Release Date: 11/1/2000
Contact Information: David Sternberg, (215) 814-5548

David Sternberg, 215-814-5548

HAWLEY, Pa. – The U. S. Environmental Protection Agency and the Pennsylvania Department of Environmental Protection (PaDEP) have settled a lawsuit over Safe Drinking Water Act violations by the Tafton Water System. The system serves the Wilson Hills development in Hawley, Pa.

Under the terms of the proposed consent decree, the owners and operators of the system must pay a $200,000 penalty. The defendants must also transfer the water system to a qualified owner/operator and reimburse the Wilson Hills homeowners association for $4,418 for system repairs.

“This settlement resolves longstanding drinking water violations by the Tafton Water System and should give families in the Wilson Hills neighborhood new assurances that their tap water is safe,” said EPA Regional Administrator Bradley M. Campbell.

“The public must have confidence that it’s drinking water is clean,” said Lois J. Schiffer, Assistant Attorney General in charge of the environment at the Justice Department. “This settlement will ensure that we achieve that goal in Wilson Hills.”

The settlement resolves the February 1999 federal lawsuit alleging chronic violations of the federal and state drinking water laws since Tafton acquired the system in 1990. In the suit, the U.S. and PaDEP alleged failure to provide continual disinfection, and failure to employ a certified operator, and monitoring and reporting violations.
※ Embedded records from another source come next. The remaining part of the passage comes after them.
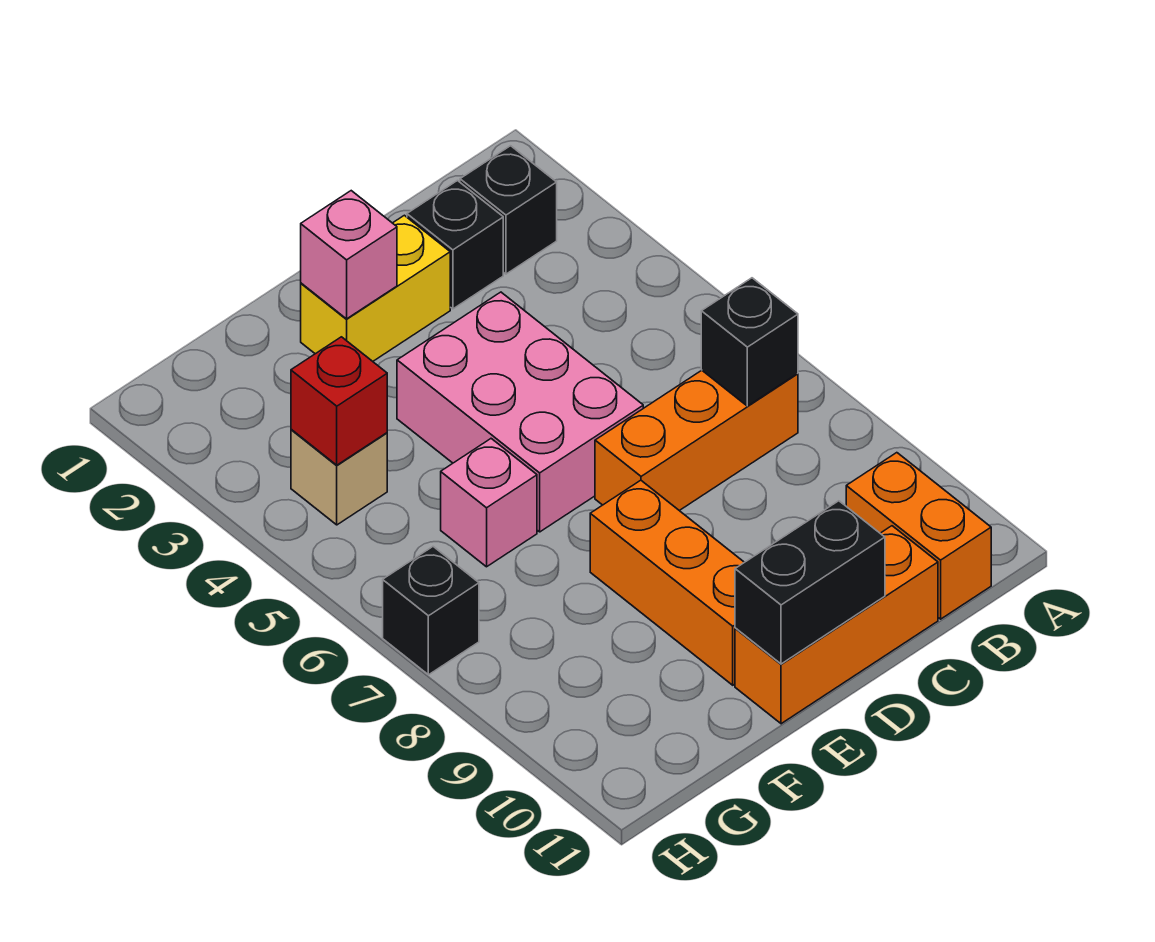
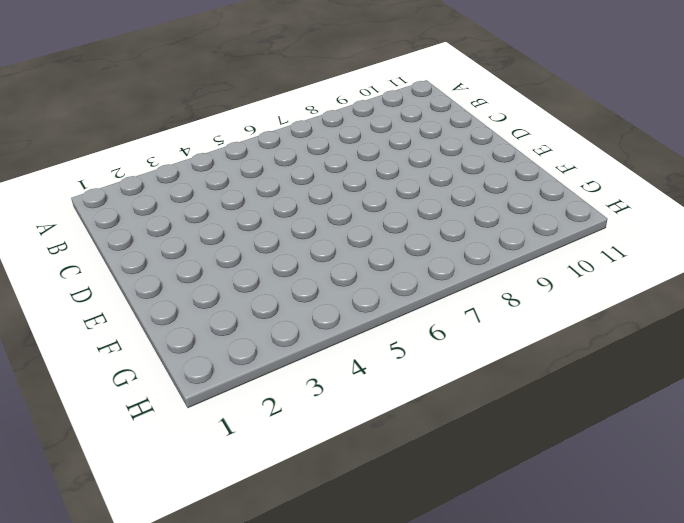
none -> black brick B2 level 1
none -> orange brick B7:D7 level 1
none -> orange brick B10:B11 level 1

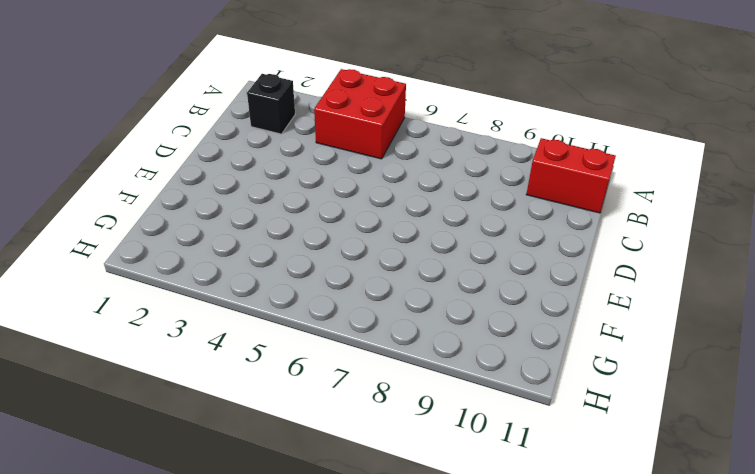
red brick A4:B5 level 1 -> none
red brick B10:B11 level 1 -> orange brick B10:B11 level 1
none -> orange brick B7:D7 level 1
none -> black brick C2 level 1
none -> orange brick C11:E11 level 1

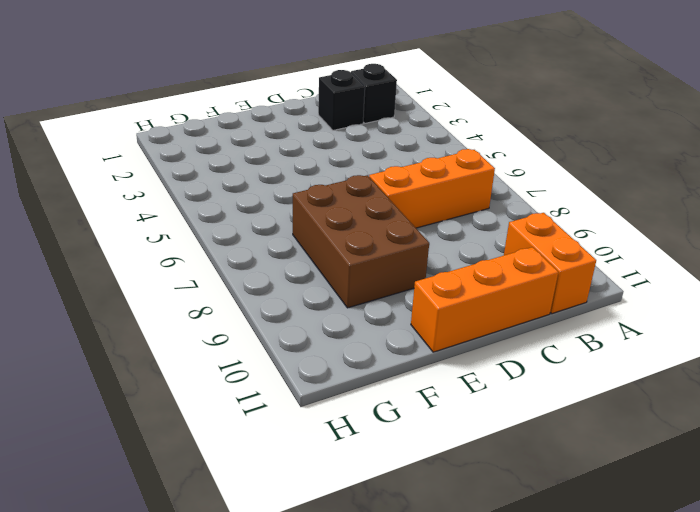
brown brick E7:F9 level 1 -> orange brick E8:E10 level 1
none -> yellow brick D2:E2 level 1
none -> pink brick D4:E6 level 1
none -> pink brick F6 level 1

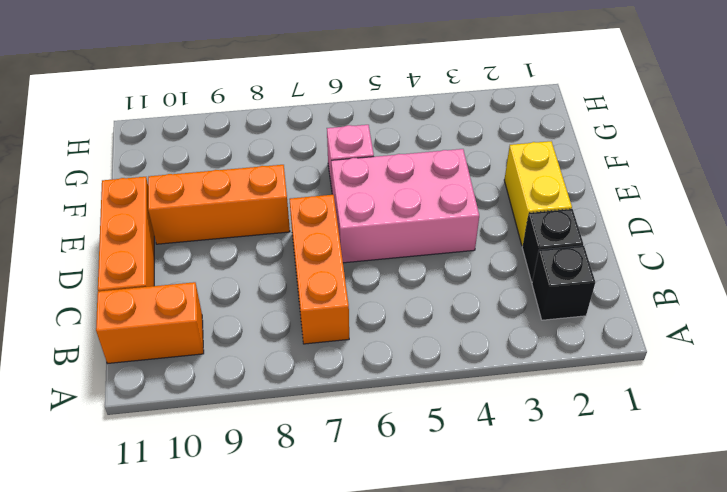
none -> tan brick G4 level 1
none -> black brick H7 level 1
none -> black brick B7 level 2

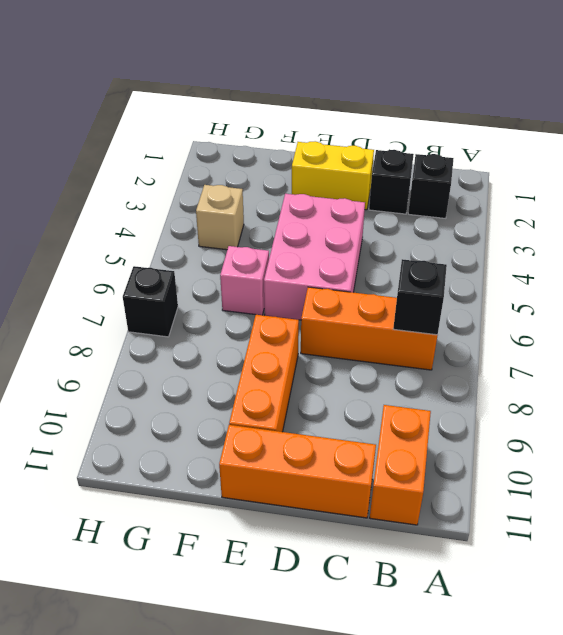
none -> black brick D11:E11 level 2
none -> pink brick E2 level 2
none -> red brick G4 level 2

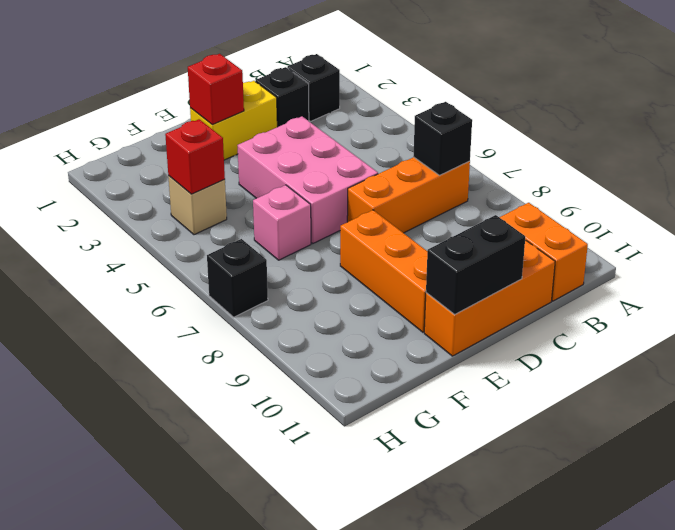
red brick E2 level 2 -> pink brick E2 level 2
Customers were under a boil-water advisory from April 1996 until May 2000. The system serves 150 year-round residents of Wilson Hills, and a substantial number of summer tourists. Richard Freeman, owner of the Tafton Water System, resigned in May 1997, leaving the home owners to run the system and conduct water monitoring with the assistance of PaDEP.

As part of the settlement, the defendants have agreed to transfer the water system to a qualified owner/operator, approved by the U.S., PaDEP, and the Pennsylvania Public Utility Commission. In addition, Mr. Freeman will pay a $1,000 penalty for violating the 1999 consent decree.

The proposed consent decree is subject to a 30-day public comment period and final court approval.